Editor’s note: This is one of our Top 20 CBE Writing Contest winners. Enjoy!
Not too long ago, a Christian men’s group was established in my community. Its stated goal was to help men become “better men.” They planned to achieve this goal by providing men with opportunities for outdoor adventures and thought-provoking conversation. As the group was launching, I began to think more about masculinity and specifically what makes “a better man.” I wondered: what about all of the men who don’t get hyped at the prospect of camping, axe-throwing, or playing paintball? It seemed to me that if outdoor adventure is fundamental to becoming “better men,” those of us who enjoy cooking and volunteering in the church nursery miss the mark. Then, I read the story of Jacob and Esau.

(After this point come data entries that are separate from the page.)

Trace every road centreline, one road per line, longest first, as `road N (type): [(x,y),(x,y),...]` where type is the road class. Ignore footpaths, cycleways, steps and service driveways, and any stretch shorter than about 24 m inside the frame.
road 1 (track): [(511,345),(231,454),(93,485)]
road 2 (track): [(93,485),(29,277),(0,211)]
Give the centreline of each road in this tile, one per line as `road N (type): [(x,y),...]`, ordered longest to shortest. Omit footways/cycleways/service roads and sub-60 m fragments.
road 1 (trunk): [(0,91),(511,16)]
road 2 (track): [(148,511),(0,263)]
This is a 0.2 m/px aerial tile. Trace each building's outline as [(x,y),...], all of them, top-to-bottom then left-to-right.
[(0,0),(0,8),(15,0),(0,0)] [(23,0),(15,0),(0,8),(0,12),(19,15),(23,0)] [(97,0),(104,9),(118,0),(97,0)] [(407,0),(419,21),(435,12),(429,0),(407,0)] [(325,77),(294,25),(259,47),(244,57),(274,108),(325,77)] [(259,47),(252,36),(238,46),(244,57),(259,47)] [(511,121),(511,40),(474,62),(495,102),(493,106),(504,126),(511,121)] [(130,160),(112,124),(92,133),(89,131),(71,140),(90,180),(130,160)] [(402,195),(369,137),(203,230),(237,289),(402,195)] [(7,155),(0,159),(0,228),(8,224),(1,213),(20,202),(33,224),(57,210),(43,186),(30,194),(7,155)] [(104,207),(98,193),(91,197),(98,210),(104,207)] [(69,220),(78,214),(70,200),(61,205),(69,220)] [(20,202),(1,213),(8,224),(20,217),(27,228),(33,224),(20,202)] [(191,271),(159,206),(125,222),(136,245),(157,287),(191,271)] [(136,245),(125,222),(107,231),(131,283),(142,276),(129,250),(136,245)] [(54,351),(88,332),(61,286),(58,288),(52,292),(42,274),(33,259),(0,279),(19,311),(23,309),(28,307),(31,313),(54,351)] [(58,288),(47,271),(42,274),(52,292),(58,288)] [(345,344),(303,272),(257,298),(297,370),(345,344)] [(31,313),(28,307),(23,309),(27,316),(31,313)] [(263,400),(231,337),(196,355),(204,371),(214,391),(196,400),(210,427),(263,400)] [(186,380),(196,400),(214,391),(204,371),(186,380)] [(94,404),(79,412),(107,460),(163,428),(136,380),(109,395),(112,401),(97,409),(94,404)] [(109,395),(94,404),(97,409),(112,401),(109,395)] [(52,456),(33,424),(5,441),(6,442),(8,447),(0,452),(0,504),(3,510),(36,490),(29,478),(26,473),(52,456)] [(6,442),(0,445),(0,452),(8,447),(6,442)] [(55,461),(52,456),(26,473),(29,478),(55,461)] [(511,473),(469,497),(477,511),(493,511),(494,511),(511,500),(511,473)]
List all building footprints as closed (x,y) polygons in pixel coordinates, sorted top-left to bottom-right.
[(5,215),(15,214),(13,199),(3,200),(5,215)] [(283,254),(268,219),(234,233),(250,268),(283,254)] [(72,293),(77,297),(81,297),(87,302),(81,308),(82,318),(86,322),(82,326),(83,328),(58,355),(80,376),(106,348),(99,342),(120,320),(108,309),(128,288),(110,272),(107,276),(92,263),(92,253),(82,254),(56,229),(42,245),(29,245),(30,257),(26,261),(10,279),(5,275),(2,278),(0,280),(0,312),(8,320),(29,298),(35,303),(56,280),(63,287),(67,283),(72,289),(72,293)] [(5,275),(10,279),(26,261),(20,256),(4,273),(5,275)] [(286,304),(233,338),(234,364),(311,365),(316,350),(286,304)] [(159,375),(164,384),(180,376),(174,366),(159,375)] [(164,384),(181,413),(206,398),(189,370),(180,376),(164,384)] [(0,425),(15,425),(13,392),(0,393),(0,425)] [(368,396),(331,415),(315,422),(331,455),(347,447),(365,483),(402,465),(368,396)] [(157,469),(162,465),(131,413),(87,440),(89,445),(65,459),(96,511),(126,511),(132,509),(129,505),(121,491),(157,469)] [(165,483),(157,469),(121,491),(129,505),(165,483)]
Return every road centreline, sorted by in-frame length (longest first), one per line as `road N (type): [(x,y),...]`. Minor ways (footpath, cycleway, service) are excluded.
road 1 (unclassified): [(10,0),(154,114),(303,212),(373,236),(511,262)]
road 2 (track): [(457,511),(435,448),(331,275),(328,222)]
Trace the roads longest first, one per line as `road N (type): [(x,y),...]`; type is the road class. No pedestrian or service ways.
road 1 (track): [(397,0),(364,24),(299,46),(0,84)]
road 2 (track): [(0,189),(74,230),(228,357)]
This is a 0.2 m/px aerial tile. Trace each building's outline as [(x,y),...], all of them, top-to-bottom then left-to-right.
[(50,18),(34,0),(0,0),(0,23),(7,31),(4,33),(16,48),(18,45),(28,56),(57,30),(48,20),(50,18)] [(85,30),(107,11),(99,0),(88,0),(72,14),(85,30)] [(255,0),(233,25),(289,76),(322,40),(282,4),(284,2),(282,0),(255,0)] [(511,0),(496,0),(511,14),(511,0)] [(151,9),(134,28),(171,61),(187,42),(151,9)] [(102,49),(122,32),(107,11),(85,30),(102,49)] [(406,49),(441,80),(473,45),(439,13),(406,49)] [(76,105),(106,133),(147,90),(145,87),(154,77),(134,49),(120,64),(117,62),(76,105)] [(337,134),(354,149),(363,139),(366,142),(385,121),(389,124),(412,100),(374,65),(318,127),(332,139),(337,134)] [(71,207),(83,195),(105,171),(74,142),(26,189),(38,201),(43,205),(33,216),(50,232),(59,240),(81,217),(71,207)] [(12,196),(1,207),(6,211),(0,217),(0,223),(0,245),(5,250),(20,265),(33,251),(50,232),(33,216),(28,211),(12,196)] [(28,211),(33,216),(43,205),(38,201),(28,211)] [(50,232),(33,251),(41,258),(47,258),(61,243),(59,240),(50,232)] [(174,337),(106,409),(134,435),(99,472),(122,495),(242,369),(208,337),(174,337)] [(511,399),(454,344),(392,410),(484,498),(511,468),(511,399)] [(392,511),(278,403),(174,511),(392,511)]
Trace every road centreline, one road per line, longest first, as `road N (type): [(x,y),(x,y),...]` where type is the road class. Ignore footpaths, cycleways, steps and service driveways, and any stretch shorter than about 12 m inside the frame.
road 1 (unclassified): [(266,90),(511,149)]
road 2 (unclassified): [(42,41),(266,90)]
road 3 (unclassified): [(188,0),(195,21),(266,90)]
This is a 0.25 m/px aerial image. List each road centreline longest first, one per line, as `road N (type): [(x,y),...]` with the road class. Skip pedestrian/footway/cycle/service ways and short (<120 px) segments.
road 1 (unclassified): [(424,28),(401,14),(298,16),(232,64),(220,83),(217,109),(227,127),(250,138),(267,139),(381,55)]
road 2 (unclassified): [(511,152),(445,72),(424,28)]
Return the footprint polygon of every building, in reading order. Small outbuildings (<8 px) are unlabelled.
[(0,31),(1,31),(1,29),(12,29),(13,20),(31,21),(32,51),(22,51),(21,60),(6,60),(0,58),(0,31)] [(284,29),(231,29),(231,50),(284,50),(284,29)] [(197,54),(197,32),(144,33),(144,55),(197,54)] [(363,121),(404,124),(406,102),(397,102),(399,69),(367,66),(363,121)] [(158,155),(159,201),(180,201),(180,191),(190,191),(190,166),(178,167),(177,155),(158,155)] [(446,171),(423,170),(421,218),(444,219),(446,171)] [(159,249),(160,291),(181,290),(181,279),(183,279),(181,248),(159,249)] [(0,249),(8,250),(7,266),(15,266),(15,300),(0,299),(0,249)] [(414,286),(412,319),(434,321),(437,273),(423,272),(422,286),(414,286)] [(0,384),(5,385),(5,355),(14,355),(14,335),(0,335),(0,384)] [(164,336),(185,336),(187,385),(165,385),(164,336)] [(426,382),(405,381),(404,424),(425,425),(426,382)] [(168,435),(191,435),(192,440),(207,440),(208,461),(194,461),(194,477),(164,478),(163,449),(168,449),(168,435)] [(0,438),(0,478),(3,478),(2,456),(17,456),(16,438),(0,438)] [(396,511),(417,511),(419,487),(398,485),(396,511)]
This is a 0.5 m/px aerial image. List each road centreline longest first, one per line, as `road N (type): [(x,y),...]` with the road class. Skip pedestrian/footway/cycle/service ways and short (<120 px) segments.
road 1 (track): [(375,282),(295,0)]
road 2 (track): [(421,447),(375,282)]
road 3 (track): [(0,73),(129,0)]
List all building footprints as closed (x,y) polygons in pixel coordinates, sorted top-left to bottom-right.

Many of us are familiar with this tale. Genesis 25 is a story about the birth of twins. These two babies were in conflict with one another before they were even born. During her pregnancy, their mother, Rebecca, sensed the boys’ battle. Distraught, she sought answers from God who revealed that: “Two nations are in your womb, and two people from within you will be separated; one people will be stronger than the other, and the older will serve the younger” (Gen 25:23). It’s clear even from the beginning of the story that these two brothers are polar opposites.
Next, we learn the brothers’ names and some of their chief character traits. In Scripture, names are important. They not only reveal the circumstances of one’s birth but they’re often prophetic as well, anticipating who the child will become in the future. Verses 27-28 introduce the reader to Esau (the older brother) who would grow up to be a great hunter and a man of the open country. He was named “Esau” because he was exceptionally hairy when he was born.
Jacob, on the other hand, received his name because he was born grabbing the heel of his brother. He would be best known for deceiving his father to gain the blessing reserved for his older brother. His name, fittingly, means to “supplant, circumvent, assail, or overreach.”
Usually, interpreters peg the story of Jacob and Esau as primarily about the reversal of primogeniture – rights gained due to birth order. Scripture certainly illustrates God’s tendency to turn things upside-down and work in the most unexpected of ways. This is evident when Jacob, the younger brother, manages to steal his brother’s birthright and receive his father’s blessing. Jacob shouldn’t have been successful in any of these ventures, but he defied the social structure of the time and became a forefather to Jesus. Genesis 25 is a perfect embodiment of the oft-repeated Christian saying: God’s ways are not our ways.
This isn’t a bad interpretation, but it is by no means the only insight we can glean from the story. I think this story can also tell us something about what it means to be “good men.”
Jacob and Esau were two very different men. While Esau was known for his love of hunting and the open country, we’re told that Jacob preferred to stay home among the tents and help with household chores, including cooking.
If we compare our modern cultural definition of masculinity with the biblical description of each of these men, Esau was clearly the manlier of the two. He fits all of our modern masculine stereotypes—he was hairy (beard maintenance is all the rage these days); he loved to be outdoors; and he was a skilled hunter. Jacob preferred to stay home, help with the cooking and cleaning, and avoid getting his hands dirty. Based purely on this comparison, Esau is by far the “better man.”
But what if neither of these twins was the “better man”? What if we read this story through a different lens?
Jacob was not a model of godly character in his early years, nor was Esau. Despite one twin fitting our modern prescription for masculinity, neither was a “good man” or even a good person, really. But the story of these two brothers doesn’t end with them going their separate ways, along two very different paths. It ends with their reconciliation. I think there’s a beautiful lesson here.
Jacob and Esau competed, each seeking to outdo the other. It’s unlikely there was ever space for them to learn from each other because they were both trying get ahead, be accepted, gain the blessing of parents, etc. Similarly, men today compete with one another. Collectively, we judge who’s in and who’s out based on made-up parameters (like how much a man enjoys outdoor activities) and cultural stereotypes.
But what if—like Jacob and Esau—men with very different interests and natures could be reconciled to one another? What if, instead of narrowly defining what it means to be a good man and discrediting any man who falls outside of the lines of stereotypical masculinity, we embraced our differences? What if, rather than undermining each other, we sought to understand our unique passions?
We all have something to learn from one another. Some men could benefit from a lesson on how to change a tire. Others could contribute more to their families if they knew how to cook a tasty meal. Instead of getting stuck on gender roles and cultural prescriptions for masculinity and femininity, let’s focus on doing what we can with the gifts that we’ve been given. After all, God has a way of breathing new life into things, even archaic cultural fixtures.
I think the church’s passion for helping men become “better men” would likely be better served by encouraging men to become better humans and better Christians. Countless men feel ostracized in their own church communities because they’re more interested in the activities being hosted by the women’s ministry than they are in the “manly activities” offered for men.
Let’s change that. Let’s celebrate the diversity of men and all of our unique interests and characters. Let’s cast off narrow labels, and together focus on becoming better Christians and better people. And men: let’s be reconciled to one another—just as Jacob was to Esau.